Other confounding variables that may contribute to this correlation maybe socioeconomic factors and other similar underlying concurrent diagnoses. Multiple prior studies have suggested that certain socioeconomic factors may predispose children to kidney stones as well as asthma [12, 13]. However, socioeconomic data was not available for this study and is a limitation of our dataset. An additional limitation is that our data represents general pediatric patients seen in a tertiary referral center which may not represent the general population as a whole. Patients seen at our institution may have more comorbidities and chronic diseases that may contribute to both asthma and/or nephrolithiasis. Furthermore, our patient population is predominantly white. Our observations may not be consistent amongst other racial groups. Further investigation is needed to elucidate whether other possible concurrent diagnoses and clinical/demographic characteristics may contribute to our findings.

As CF patients have epithelial ion channel abnormalities in both the lung and kidney, we investigated urinary profiles of asthma patients (who have epithelial abnormalities of the lung) to see if similar urothelial abnormalities maybe seen with urinary electrolyte handling. To investigate if there were underlying abnormalities in asthmatics with stones that were different from stone only children, we evaluated 24 hour urine profiles. Hypercalciuria is the most common lithogenic risk factor seen in children with kidney stones [14-16]. In children with stone disease associated with a metabolic abnormality, hypercalciuria can be seen in up to 50% of patients [17]. Another leading cause of stone formation in the pediatric population is hypocitraturia, which been seen in 10–60% of pediatric patients with calcium renal calculi [18-20]. Urinary citrate is an inhibitor to calcium stone formations and crystallization via calcium binding making it more soluble. Low levels of citrate in the urine can lead to nephrolithiasis. Chronic metabolic acidosis can increase the risk of nephrolithiasis by increasing kidney tubule citrate reabsorption causing hypocitraturia. In our cohort, we did notice a low 24 hour urine level of citrate in both stone patients and stone patients with asthma. However, the absolute value and creatinine adjusted difference between the groups was not significantly different between stone patients with and without asthma.
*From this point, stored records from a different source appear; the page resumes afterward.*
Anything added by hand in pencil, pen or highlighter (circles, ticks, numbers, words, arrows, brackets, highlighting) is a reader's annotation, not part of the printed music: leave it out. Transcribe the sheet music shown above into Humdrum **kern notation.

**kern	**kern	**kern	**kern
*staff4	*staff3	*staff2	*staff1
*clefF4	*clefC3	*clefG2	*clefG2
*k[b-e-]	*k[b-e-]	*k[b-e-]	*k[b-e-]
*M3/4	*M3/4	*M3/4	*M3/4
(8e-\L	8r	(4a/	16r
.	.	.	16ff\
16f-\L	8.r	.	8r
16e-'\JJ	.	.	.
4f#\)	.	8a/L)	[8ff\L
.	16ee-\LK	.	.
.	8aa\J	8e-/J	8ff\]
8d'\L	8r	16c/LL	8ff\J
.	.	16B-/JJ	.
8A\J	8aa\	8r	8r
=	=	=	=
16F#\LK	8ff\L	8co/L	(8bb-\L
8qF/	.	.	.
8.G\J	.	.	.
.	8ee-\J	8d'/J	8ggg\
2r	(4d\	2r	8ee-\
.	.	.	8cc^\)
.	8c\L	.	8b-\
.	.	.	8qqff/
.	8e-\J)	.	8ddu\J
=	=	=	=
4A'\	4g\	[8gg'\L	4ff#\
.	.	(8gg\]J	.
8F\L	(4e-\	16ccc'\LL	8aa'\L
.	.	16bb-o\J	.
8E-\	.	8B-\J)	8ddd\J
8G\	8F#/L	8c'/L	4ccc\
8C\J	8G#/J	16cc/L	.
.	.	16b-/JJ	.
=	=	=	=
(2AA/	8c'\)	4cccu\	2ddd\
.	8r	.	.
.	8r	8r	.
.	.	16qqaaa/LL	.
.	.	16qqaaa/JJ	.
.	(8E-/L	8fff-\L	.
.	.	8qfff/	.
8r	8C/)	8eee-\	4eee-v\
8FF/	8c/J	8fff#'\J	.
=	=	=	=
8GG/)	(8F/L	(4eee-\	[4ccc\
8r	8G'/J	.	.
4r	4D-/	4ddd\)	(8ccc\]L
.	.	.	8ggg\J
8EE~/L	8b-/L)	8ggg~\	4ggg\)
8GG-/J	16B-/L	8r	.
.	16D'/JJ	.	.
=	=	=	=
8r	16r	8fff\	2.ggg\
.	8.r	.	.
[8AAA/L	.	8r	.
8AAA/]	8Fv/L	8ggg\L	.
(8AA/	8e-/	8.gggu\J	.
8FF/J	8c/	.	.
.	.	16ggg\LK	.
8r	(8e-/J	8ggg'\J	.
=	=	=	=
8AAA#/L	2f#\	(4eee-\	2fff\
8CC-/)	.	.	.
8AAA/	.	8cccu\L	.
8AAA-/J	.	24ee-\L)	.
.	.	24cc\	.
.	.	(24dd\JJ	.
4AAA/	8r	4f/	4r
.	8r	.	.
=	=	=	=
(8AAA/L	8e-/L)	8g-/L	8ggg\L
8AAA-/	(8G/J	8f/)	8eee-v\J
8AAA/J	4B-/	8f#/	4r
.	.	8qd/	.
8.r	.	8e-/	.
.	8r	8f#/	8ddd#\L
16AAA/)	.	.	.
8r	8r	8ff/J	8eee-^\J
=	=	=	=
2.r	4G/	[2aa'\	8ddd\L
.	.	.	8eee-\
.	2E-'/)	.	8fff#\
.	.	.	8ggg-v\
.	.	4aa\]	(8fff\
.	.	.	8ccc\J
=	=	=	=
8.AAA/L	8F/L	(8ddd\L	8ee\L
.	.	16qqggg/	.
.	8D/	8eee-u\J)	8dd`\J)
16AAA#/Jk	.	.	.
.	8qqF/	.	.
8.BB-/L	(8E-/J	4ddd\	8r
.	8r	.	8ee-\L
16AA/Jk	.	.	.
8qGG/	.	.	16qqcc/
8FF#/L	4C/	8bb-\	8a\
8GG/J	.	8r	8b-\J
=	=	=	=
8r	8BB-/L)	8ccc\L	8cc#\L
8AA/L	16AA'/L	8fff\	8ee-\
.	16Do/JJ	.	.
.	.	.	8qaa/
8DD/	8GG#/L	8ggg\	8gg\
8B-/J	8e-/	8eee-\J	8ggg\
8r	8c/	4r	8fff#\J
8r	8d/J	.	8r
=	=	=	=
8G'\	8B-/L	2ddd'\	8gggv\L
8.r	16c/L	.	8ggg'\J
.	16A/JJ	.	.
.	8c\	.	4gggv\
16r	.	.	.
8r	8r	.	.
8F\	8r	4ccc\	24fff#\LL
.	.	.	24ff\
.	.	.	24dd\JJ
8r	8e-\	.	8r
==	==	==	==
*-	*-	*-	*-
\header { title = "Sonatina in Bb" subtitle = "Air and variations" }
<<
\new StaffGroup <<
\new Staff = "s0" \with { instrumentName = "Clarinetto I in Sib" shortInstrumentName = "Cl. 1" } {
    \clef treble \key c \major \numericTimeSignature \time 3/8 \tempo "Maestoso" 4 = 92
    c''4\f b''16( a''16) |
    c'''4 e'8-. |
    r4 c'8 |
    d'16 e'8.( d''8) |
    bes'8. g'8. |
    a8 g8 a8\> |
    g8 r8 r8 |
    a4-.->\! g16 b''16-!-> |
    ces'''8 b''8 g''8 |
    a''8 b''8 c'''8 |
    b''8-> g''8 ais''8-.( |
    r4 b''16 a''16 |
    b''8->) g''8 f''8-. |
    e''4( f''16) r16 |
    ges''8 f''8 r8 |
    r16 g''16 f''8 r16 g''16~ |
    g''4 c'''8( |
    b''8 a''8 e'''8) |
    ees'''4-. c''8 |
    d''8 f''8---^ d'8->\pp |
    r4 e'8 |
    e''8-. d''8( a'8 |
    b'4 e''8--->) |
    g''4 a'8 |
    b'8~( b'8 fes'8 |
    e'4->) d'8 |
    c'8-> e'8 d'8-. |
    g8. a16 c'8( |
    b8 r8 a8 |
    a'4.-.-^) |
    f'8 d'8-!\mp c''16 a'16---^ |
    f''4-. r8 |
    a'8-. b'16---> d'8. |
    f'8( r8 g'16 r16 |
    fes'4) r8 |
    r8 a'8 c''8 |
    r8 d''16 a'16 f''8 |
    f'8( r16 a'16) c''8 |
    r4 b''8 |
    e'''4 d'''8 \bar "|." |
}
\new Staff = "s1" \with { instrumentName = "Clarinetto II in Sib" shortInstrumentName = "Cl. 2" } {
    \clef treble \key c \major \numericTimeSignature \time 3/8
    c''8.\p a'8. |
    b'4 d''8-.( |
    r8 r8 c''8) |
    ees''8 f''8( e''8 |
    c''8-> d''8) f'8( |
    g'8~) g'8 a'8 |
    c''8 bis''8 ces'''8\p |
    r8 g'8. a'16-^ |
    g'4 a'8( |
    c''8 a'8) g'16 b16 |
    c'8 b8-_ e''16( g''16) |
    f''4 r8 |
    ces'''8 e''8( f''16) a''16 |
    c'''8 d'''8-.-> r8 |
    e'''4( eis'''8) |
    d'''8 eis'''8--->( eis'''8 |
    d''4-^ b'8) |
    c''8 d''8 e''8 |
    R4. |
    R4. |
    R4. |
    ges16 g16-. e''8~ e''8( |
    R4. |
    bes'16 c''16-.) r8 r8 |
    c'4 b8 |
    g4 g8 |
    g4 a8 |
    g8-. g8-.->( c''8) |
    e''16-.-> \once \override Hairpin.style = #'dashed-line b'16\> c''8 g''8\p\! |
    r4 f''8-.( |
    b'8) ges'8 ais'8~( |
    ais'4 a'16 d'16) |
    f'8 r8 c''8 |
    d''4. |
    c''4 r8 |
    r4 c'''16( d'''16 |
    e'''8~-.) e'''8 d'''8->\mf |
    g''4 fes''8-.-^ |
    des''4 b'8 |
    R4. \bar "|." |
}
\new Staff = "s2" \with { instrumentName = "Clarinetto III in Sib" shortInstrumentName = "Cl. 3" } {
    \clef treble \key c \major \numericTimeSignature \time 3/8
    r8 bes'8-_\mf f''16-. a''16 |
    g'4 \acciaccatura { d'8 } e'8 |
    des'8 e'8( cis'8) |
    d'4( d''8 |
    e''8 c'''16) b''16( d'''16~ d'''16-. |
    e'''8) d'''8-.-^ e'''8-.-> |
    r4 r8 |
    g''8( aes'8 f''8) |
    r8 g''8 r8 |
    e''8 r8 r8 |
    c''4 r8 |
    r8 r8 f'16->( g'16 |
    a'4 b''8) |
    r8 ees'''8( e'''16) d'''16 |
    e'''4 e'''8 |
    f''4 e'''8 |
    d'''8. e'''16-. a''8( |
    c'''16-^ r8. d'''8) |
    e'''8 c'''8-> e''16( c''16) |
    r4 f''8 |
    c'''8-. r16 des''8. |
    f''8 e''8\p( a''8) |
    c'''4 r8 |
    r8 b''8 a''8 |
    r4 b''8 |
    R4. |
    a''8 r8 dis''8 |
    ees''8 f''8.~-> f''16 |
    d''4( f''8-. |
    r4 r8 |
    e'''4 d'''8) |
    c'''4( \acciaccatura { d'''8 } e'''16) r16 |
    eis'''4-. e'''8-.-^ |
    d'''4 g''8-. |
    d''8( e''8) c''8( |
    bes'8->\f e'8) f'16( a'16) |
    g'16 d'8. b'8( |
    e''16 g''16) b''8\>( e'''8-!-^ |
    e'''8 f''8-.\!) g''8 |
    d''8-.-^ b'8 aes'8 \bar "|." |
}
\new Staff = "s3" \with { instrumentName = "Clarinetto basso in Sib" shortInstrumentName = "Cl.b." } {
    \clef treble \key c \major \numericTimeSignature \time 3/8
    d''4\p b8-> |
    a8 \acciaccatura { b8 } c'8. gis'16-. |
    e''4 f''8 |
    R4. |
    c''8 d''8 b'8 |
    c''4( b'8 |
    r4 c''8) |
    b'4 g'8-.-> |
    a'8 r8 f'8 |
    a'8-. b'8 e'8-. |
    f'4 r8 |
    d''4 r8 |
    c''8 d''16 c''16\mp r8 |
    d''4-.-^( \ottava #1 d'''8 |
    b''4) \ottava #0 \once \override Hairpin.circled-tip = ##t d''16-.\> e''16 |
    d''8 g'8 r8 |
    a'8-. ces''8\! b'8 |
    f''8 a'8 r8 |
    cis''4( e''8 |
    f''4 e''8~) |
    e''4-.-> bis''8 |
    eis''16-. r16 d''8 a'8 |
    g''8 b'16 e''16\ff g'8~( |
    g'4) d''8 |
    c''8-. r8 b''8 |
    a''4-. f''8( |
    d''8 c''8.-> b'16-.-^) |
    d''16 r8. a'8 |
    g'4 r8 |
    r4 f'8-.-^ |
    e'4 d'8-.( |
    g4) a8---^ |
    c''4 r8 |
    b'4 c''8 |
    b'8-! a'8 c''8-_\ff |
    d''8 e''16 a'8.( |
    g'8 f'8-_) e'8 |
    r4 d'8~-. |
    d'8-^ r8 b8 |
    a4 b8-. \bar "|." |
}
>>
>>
Overall, the 24 hour urine profiles of stone patients with and without asthma were similar, suggesting that asthma patients do not have different urine concentrating/solute handling abnormalities when compared to non-asthma stone patients.

Conclusion

Children with asthma have a 4-fold greater prevalence of kidney stones than the general pediatric population at our institution. Similarly, children with kidney stones have a 4-fold greater prevalence of asthma, such that 1 in 3 children with stones under the age of 12 have asthma. Although this is a correlation study, the data may suggests a mechanistic link between asthma and nephrolithiasis. Further investigation is needed to elucidate the pathophysiologic origin of this relationship.